To have devised one enduringly successful song may be no more than serendipity, to have written two implies craft, but to come up, like the country singer Don Gibson, who has died aged 75, with three hugely popular compositions suggests a touch of genius.
"I consider myself a songwriter who sings rather than a singer who writes songs," Gibson once said, and he could justify his claim in 10 words: Sweet Dreams, Oh Lonesome Me, I Can't Stop Loving You. The first two titles may be best known by lovers of country music, but I Can't Stop Loving You is an indisputable standard of popular song, having been recorded more than 700 times, most famously by Ray Charles.

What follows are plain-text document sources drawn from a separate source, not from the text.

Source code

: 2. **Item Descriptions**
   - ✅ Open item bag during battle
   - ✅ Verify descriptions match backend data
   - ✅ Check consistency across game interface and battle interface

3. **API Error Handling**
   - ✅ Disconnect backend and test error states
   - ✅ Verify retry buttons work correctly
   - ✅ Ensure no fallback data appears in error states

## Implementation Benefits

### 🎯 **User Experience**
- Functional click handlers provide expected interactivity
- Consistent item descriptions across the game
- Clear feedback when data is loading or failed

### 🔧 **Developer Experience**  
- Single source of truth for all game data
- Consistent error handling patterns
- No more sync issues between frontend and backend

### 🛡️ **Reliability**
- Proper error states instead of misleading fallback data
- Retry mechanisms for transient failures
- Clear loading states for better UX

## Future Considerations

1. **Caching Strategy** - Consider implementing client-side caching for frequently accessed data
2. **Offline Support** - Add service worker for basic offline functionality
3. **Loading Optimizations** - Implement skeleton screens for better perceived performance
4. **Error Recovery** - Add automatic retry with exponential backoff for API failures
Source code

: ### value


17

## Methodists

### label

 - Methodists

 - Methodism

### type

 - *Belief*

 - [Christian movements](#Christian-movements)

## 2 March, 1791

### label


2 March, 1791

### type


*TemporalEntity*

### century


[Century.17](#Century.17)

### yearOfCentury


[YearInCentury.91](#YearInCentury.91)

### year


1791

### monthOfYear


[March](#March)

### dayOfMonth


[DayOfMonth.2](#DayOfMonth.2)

His own 1957 recording of Oh Lonesome Me, produced by Chet Atkins, was one of the first products of what came to be called the Nashville Sound: a strategy of making country music more widely acceptable.
Atkins and his fellow producer Owen Bradley were the planners behind this subversion, Gibson, Jim Reeves and Patsy Cline its most effective agents. Further hits such as Blue Blue Day (1958), Sea Of Heartbreak (1961) and Lonesome Number One (1962) confirmed Gibson's skill as a crossover artist.
He was born in Shelby, North Carolina, took up the guitar in his teens, and first sang on the local radio station with a group called the Sons of the Soil. What established him was writing Sweet Dreams, a hit in 1956 for Faron Young but now inseparably linked with the name of Patsy Cline, who recorded it seven years later.
Gibson went on writing and recording throughout the 1960s and into the 70s, despite having to deal with drug addiction and other problems. He is survived by his wife Barbara.
Donald Eugene Gibson: born April 3rd, 1928; died November 17th, 2003.